Dataset entries
┌──

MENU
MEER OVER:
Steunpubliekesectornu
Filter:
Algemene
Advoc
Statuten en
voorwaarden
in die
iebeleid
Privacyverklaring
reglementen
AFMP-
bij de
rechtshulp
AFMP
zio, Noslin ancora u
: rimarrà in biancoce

└──
┌──

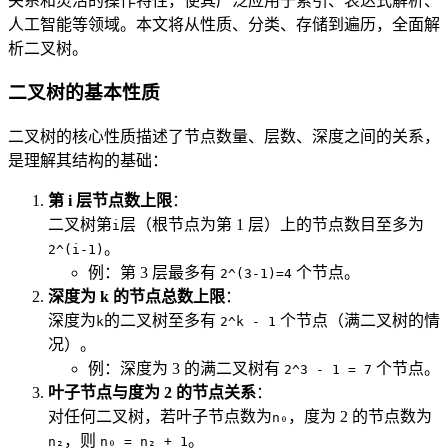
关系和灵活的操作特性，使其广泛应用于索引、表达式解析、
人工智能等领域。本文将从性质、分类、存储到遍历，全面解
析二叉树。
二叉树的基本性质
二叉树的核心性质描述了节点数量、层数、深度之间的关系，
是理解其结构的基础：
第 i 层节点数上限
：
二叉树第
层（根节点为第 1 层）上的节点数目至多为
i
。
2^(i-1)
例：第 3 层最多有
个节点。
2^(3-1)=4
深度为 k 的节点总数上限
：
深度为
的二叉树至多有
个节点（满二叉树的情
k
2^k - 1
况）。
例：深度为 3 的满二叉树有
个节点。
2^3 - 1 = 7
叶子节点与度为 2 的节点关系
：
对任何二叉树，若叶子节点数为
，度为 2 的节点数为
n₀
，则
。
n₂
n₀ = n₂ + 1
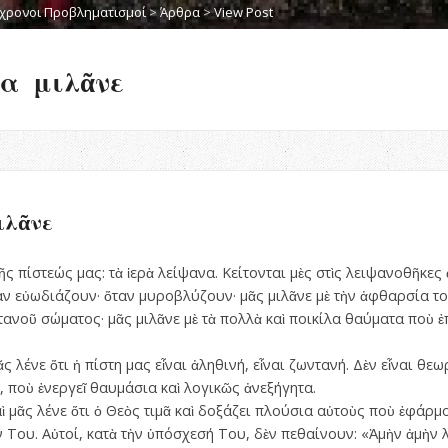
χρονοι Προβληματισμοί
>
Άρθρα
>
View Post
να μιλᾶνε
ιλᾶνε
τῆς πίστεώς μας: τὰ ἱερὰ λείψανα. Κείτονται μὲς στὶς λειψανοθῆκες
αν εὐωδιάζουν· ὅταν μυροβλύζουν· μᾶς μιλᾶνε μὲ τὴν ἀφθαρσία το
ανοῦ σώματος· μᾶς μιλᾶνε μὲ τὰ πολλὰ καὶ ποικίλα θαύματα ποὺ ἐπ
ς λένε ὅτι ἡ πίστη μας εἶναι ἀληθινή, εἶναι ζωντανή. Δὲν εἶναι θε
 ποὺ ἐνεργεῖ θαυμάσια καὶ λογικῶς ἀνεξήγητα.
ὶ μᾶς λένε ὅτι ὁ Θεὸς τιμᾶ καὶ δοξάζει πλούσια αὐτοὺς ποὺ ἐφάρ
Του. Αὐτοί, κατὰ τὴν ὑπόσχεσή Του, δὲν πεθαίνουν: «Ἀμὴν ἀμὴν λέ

└──

* Work to be completed *
Write out each line of the data that holds the string "μιλᾶνε".

* Task response *
να μιλᾶνε
αν εὐωδιάζουν· ὅταν μυροβλύζουν· μᾶς μιλᾶνε μὲ τὴν ἀφθαρσία το
ανοῦ σώματος· μᾶς μιλᾶνε μὲ τὰ πολλὰ καὶ ποικίλα θαύματα ποὺ ἐπ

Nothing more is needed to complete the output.